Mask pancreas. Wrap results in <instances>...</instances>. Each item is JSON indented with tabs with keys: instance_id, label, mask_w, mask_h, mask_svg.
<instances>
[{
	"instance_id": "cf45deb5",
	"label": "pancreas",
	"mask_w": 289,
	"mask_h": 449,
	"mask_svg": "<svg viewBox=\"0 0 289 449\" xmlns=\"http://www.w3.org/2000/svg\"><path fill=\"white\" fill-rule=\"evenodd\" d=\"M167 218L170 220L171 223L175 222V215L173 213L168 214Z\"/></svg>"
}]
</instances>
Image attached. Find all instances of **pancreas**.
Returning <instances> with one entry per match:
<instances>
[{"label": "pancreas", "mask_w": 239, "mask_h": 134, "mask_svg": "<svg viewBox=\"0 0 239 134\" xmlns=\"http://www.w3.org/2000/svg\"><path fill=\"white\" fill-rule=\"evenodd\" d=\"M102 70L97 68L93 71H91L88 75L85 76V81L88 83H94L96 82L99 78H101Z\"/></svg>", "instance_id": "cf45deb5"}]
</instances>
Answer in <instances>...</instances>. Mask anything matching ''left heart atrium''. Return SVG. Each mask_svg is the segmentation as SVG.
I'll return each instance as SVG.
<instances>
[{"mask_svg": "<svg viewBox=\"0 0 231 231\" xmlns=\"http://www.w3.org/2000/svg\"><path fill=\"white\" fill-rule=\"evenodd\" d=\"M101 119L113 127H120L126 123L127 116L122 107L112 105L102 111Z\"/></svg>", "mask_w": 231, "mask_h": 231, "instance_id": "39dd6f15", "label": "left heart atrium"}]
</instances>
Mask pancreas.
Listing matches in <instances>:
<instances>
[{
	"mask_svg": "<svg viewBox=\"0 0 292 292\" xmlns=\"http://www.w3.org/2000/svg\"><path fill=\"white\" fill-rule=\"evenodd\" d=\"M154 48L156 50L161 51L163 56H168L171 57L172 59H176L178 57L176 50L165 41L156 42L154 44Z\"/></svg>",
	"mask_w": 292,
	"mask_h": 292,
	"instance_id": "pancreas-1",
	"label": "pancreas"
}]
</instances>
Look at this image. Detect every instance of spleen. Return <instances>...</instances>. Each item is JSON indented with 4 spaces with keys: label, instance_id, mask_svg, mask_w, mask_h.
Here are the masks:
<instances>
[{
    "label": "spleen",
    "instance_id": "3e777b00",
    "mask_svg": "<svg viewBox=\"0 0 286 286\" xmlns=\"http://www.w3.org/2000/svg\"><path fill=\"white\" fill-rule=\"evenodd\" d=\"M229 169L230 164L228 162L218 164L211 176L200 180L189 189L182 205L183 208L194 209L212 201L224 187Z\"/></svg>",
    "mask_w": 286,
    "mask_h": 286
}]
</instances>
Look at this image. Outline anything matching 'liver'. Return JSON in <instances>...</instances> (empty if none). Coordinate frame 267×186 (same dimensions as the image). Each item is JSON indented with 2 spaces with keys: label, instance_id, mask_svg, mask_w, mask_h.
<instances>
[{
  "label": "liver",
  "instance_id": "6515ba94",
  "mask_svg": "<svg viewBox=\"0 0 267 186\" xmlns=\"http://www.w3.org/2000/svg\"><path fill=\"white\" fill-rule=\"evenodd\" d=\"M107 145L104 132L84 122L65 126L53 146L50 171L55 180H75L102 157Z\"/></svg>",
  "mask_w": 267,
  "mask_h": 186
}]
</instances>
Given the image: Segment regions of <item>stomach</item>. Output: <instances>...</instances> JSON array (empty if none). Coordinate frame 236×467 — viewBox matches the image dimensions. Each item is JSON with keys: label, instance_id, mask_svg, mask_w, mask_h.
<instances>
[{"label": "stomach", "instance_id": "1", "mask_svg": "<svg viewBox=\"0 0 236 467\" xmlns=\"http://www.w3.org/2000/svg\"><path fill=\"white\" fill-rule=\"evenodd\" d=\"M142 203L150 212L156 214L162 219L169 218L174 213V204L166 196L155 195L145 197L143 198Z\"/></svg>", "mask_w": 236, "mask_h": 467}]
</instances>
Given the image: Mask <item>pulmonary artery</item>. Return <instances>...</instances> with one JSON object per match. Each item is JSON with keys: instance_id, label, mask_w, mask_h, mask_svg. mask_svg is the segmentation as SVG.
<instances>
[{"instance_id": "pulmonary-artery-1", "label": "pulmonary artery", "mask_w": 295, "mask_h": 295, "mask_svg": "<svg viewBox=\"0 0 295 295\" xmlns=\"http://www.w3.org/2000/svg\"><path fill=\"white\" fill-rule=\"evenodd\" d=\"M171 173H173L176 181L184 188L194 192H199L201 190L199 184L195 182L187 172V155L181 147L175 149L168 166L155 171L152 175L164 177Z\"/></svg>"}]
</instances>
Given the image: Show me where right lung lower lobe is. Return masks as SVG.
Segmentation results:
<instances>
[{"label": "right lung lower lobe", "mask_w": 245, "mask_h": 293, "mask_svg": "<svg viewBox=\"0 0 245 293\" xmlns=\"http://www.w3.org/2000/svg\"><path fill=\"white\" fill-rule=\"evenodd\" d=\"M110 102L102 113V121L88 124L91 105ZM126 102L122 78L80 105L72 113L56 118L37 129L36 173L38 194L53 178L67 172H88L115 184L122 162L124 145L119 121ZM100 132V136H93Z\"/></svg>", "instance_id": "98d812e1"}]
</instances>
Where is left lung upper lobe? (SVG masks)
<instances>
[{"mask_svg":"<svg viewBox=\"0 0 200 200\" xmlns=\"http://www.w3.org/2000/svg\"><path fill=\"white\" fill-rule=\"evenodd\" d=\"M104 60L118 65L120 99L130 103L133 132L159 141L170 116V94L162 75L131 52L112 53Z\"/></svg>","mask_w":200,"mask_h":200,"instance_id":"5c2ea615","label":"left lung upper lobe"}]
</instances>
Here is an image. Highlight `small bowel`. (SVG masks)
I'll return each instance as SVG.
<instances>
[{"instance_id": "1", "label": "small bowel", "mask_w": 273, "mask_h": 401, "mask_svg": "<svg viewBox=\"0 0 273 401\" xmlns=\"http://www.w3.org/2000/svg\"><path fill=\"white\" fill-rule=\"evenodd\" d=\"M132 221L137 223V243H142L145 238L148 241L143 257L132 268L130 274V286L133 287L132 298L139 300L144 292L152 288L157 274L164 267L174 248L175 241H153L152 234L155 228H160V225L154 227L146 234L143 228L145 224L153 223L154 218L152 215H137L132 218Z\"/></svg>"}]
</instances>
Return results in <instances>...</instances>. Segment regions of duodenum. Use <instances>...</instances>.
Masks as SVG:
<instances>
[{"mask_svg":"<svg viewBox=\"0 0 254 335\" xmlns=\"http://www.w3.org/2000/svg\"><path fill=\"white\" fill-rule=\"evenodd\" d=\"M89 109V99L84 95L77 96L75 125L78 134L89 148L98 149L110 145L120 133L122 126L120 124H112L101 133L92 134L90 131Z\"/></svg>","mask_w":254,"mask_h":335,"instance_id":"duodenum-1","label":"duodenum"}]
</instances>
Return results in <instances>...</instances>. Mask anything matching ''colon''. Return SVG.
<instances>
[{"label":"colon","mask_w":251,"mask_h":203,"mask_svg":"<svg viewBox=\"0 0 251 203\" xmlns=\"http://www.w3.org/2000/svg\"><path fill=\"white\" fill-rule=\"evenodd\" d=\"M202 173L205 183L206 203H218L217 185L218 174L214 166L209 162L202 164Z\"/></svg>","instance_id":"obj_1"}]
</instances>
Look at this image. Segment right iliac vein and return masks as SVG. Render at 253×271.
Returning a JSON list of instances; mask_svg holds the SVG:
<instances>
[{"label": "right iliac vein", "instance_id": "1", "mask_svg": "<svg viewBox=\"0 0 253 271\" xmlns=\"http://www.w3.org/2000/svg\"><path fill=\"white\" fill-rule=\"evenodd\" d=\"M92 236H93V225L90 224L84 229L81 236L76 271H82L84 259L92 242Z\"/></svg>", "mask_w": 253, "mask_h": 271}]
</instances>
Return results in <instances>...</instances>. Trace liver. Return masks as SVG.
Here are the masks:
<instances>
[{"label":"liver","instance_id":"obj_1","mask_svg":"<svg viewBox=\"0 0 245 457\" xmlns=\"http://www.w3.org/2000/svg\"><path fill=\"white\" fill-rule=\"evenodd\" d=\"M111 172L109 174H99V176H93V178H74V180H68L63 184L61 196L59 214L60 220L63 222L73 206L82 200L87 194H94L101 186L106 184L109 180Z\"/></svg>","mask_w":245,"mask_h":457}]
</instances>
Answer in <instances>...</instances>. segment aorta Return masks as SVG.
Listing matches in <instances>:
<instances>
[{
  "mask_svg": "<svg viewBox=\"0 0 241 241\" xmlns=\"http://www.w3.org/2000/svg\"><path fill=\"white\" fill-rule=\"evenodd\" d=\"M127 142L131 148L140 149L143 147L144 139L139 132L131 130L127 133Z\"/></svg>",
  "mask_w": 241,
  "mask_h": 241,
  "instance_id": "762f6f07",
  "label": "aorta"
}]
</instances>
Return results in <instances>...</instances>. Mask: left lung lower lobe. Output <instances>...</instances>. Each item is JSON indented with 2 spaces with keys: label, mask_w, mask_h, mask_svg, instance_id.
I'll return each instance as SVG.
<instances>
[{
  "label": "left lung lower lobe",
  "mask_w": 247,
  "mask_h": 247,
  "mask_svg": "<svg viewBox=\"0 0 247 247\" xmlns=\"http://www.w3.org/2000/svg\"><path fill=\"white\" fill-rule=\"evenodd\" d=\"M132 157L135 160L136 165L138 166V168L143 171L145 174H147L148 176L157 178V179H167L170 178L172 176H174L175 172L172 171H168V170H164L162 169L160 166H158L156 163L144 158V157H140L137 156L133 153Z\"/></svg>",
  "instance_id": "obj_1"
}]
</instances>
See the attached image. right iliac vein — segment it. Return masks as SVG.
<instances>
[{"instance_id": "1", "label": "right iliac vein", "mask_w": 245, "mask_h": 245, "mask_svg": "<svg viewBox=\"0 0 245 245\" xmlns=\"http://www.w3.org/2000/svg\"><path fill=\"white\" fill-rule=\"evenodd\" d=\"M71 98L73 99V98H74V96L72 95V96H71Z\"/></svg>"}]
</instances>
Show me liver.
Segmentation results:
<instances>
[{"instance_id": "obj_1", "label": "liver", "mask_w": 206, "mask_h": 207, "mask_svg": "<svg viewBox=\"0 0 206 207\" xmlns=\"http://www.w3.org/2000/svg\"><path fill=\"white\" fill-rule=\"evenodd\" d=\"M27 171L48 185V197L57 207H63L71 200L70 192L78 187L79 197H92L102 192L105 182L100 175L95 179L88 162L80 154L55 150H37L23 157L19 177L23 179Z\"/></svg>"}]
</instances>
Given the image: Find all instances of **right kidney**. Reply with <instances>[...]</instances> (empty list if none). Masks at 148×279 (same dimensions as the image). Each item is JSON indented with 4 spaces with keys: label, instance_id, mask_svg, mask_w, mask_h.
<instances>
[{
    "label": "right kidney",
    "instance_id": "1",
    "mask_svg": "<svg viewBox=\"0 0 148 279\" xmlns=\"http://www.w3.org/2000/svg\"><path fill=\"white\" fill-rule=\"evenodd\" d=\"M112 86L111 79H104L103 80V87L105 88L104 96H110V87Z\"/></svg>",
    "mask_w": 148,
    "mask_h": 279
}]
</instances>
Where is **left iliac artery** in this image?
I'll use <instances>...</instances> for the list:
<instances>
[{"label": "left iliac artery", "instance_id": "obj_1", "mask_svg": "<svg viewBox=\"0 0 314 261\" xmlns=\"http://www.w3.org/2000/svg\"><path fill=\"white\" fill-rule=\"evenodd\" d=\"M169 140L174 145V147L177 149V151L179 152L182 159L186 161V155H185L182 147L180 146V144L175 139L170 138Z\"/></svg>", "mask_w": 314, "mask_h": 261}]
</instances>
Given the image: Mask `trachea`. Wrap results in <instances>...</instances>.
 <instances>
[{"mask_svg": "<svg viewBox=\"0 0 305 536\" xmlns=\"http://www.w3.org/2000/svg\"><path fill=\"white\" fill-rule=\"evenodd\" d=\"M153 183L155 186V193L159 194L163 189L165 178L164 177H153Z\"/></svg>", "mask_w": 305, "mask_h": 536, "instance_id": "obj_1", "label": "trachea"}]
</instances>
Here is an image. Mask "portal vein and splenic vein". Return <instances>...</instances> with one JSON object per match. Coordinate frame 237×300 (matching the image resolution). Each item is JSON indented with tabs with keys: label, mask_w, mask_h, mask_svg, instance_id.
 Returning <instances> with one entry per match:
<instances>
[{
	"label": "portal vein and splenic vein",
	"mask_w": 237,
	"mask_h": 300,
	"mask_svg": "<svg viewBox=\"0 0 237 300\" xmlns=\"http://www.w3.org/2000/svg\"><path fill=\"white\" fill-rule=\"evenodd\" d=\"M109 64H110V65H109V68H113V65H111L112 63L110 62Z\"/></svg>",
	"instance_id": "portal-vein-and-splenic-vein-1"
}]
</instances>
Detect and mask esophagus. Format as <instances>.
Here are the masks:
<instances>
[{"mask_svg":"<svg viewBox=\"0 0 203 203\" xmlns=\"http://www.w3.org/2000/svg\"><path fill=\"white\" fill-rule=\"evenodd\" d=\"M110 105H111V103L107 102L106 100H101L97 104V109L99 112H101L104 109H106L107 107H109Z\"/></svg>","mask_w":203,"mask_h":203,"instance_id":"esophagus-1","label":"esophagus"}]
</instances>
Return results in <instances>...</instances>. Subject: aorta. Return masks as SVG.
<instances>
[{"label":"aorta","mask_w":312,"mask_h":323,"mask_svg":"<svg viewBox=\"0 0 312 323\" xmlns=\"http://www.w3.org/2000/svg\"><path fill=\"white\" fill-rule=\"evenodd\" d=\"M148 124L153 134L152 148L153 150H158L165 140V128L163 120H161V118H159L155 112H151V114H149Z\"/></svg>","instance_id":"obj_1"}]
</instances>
-------------------------
> _Problem requirements_:
State how many lines in the listing above contain the string "duodenum", with case counting. Give only the number.

> _Finished task_:
2